KUALA LUMPUR: Boustead Plantations Bhd (BPlant) aims to costs, boost productivity through mechanisation, and replant less productive oil palm stands to counter potential risks in the palm oil market.
“To cushion the potential downside in the palm oil market, the group will continue to focus on cost rationalisation and will strive for improved productivity through continued mechanisation initiatives and replanting older, less productive oil palm stands,” BPlant said in a filing with Bursa Malaysia.
Despite the expected presence of the El Niño weather pattern, Malaysia's palm oil production is projected to rise in 2024.
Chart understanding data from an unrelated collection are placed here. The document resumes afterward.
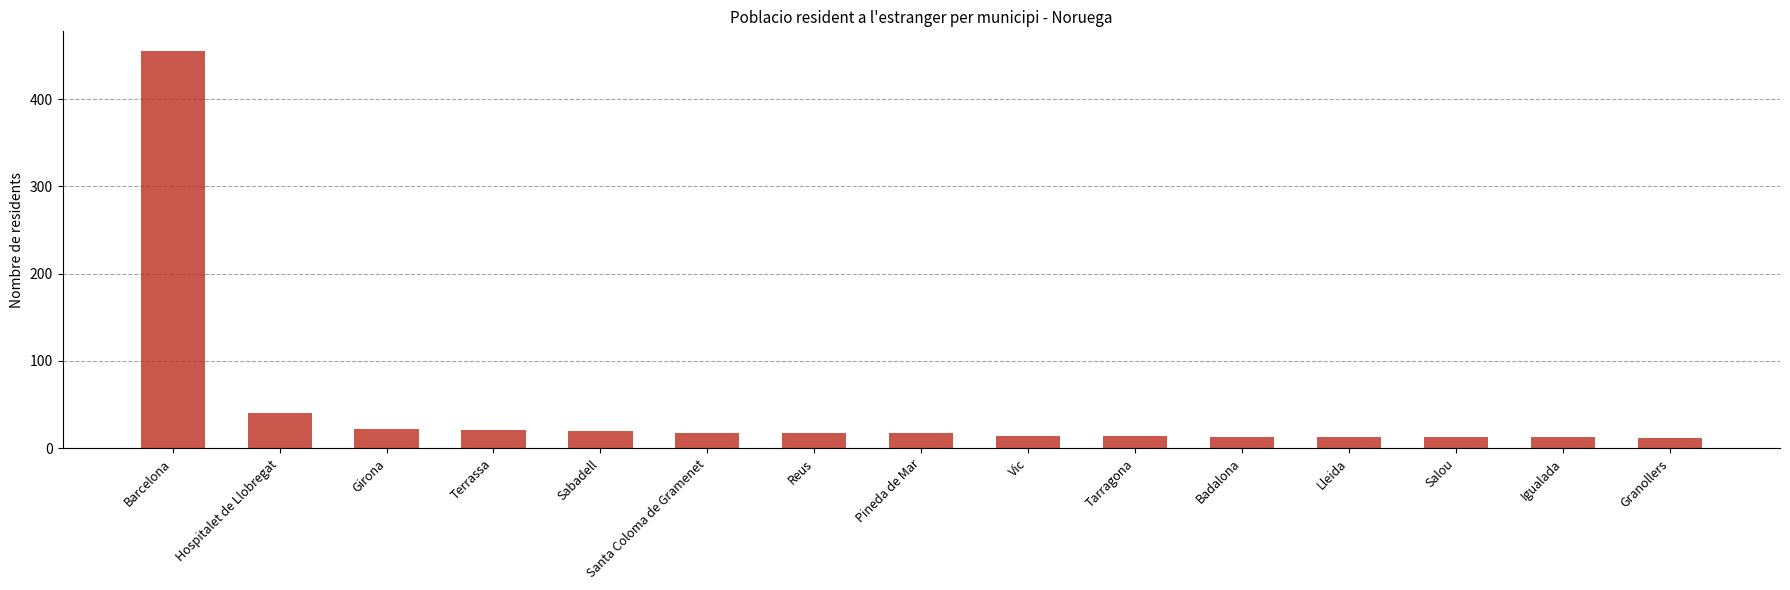

Is it true that the value at Sabadell is 35?

False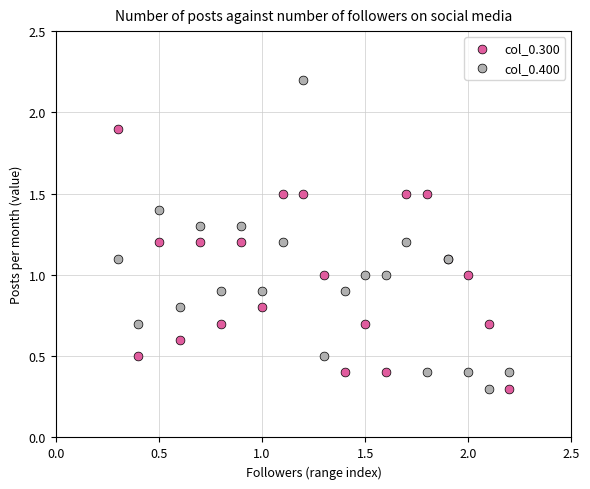

Which series has the largest Y range (max minus min)?

col_0.400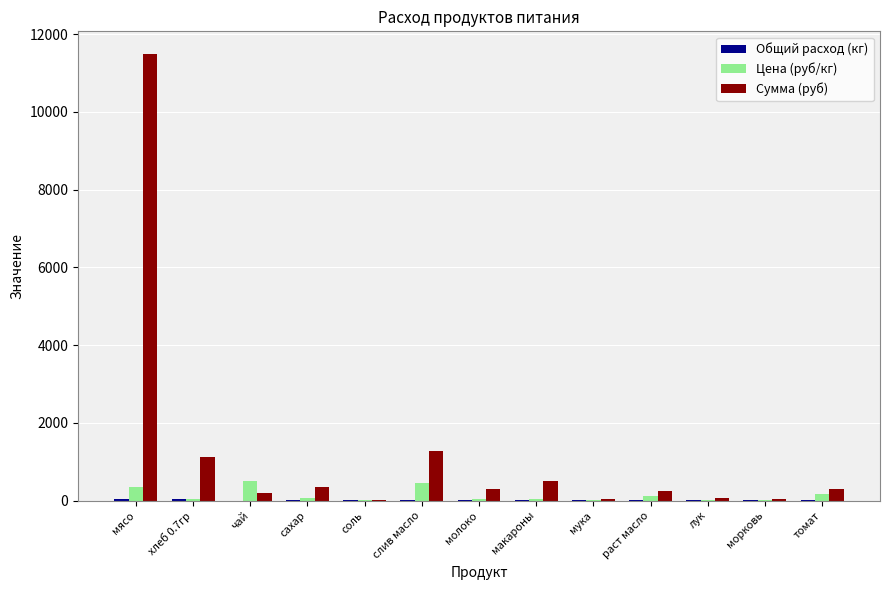

Is it true that Сумма (руб) equals 299.8 at томат?

True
“This growth can be attributed to the improved workforce and the increased maturity of palm trees available for harvesting. The potential adverse effects of dry conditions associated with El Niño on Malaysian palm trees is expected to be mild with the arrival of the monsoon season,” BPlant said.
The plantation group said palm oil prices were experiencing a downturn due to a combination of factors, including the current high crop season, rising palm oil stocks, and dragged by erosions in vegetable oil complex.
On a positive note, BPlant noted that the demand for biodiesel blending had surged owing to elevated gasoil prices, resulting in increased palm oil consumption. Nevertheless, it might require some time for the bullish impact on the market to fully materialise.
In the third quarter ended Sept 30, BPlant posted a net profit of RM15.2mil against a net loss of RM352,000 posted in the same corresponding quarter last year.
Its revenue was lower at RM202.5mil from RM240.2mil a year prior while earnings per share stood at 0.68 sen against loss per share of 0.02 sen last year.
For the first nine months, it posted a net profit of RM14.9mil, down from RM508.02mil while revenue fell 33.9% to RM603.5mil from RM913.4mil.